*WHAT YOU ARE ASKED TO DO*
Copy out every line of the listing below word for word, leaving out the pictures.
* begin DATA FOR THIS EXERCISE *
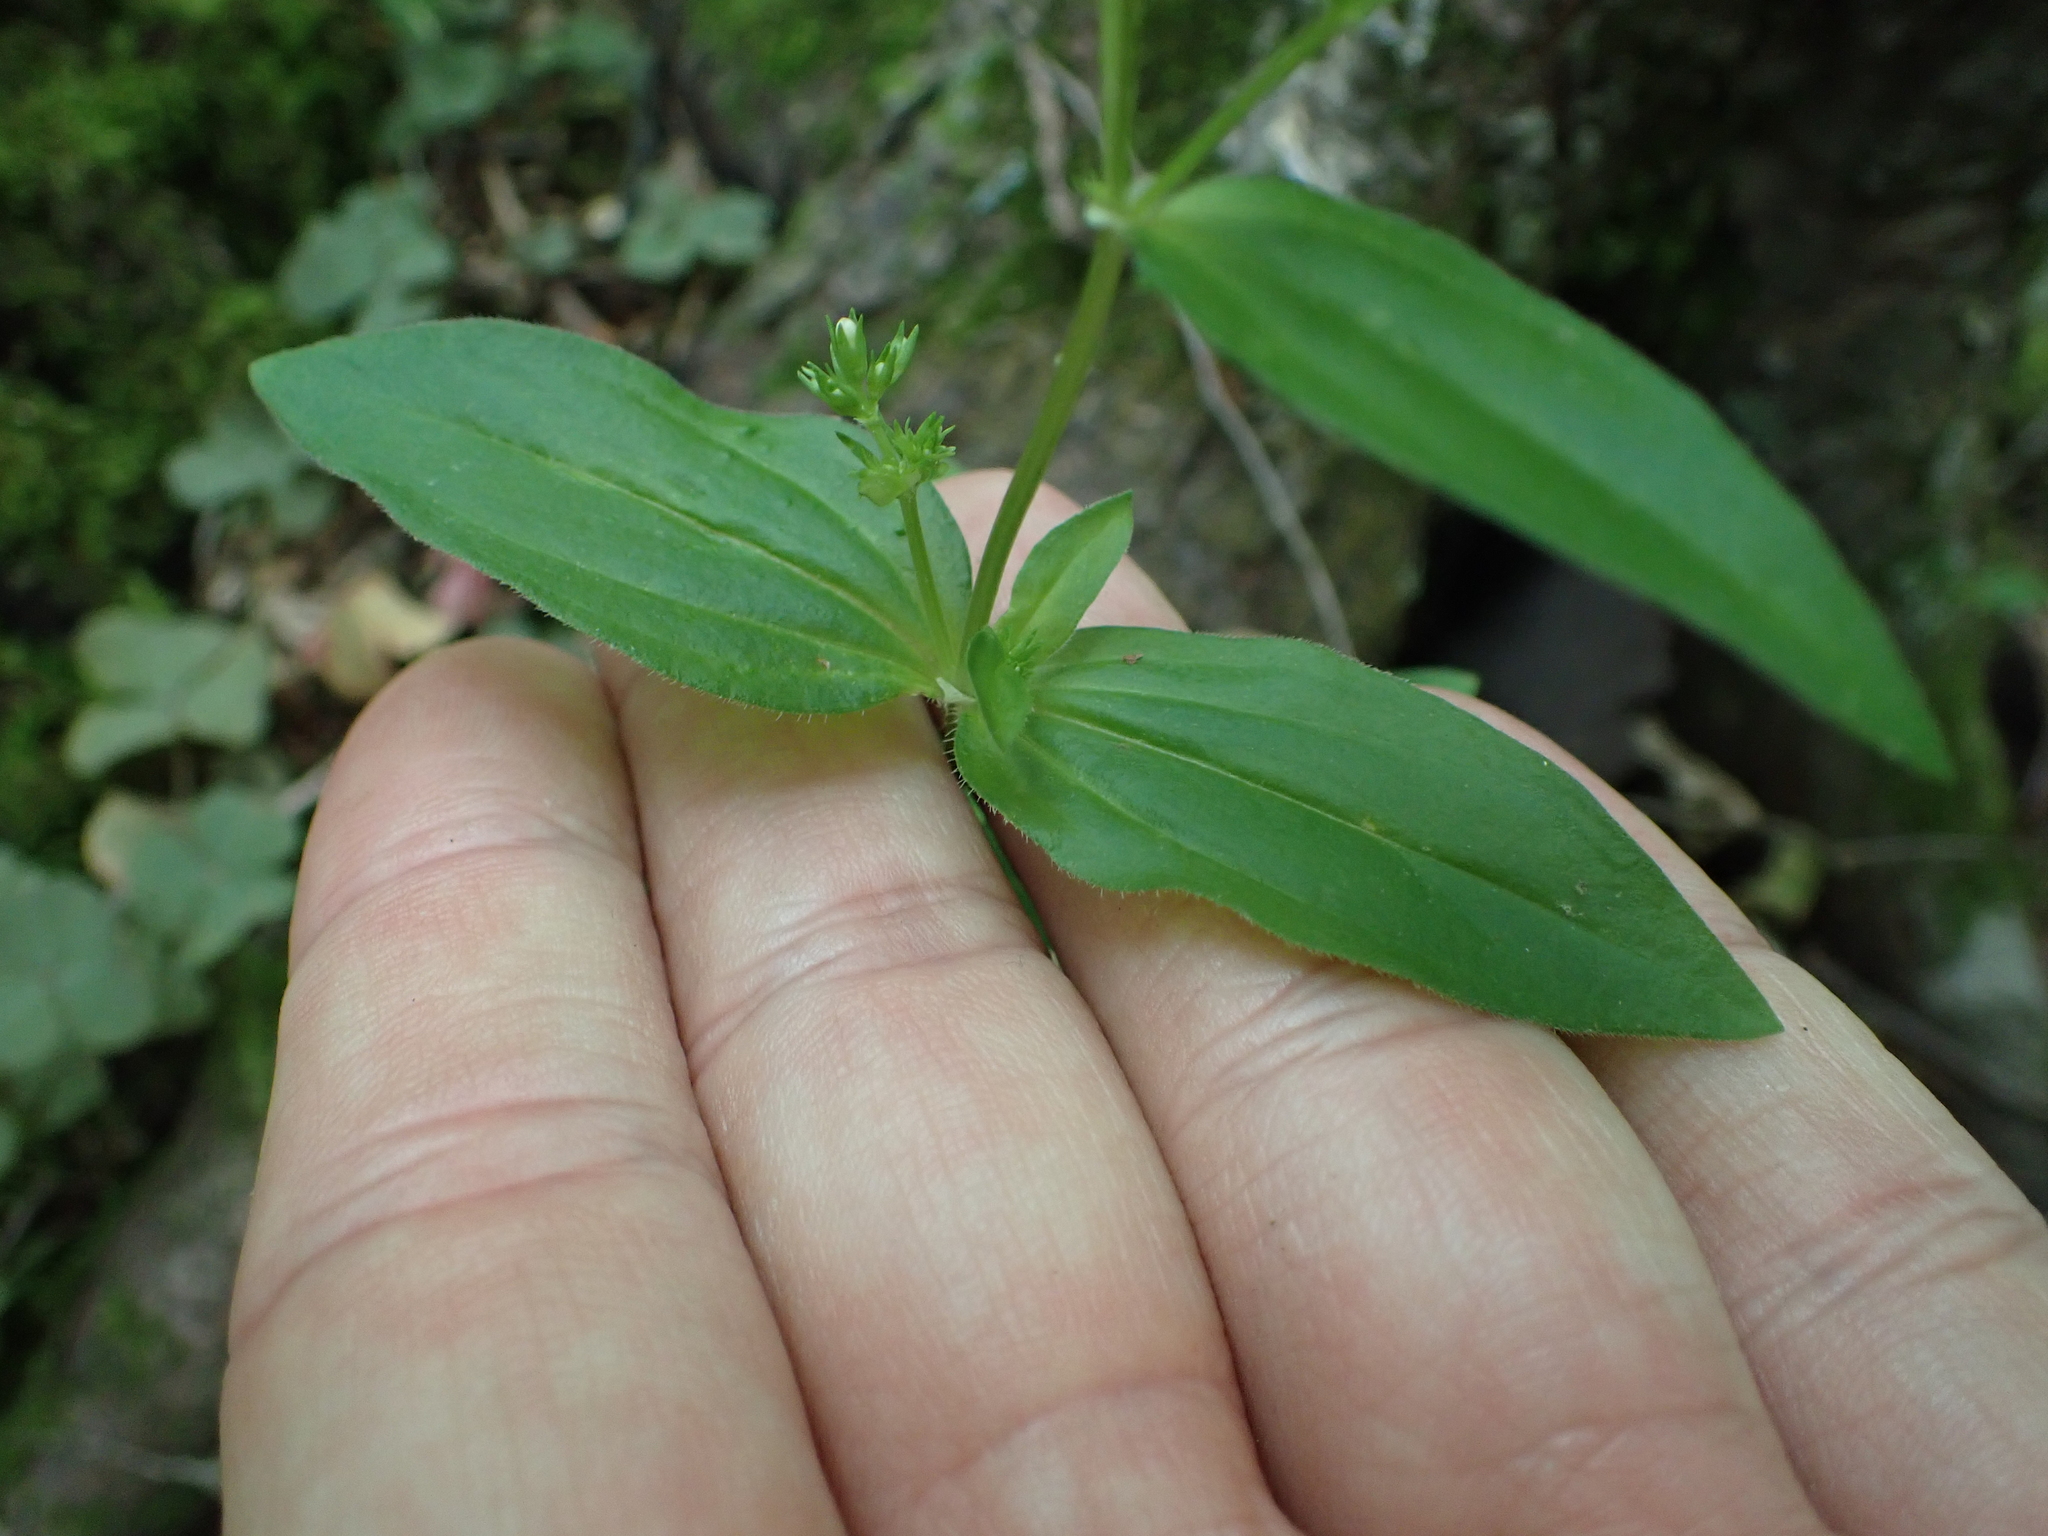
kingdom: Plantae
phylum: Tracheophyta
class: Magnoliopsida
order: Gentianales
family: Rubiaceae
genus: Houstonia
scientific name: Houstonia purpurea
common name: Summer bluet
* end DATA FOR THIS EXERCISE *
*RESULT OF THIS EXERCISE*
kingdom: Plantae
phylum: Tracheophyta
class: Magnoliopsida
order: Gentianales
family: Rubiaceae
genus: Houstonia
scientific name: Houstonia purpurea
common name: Summer bluet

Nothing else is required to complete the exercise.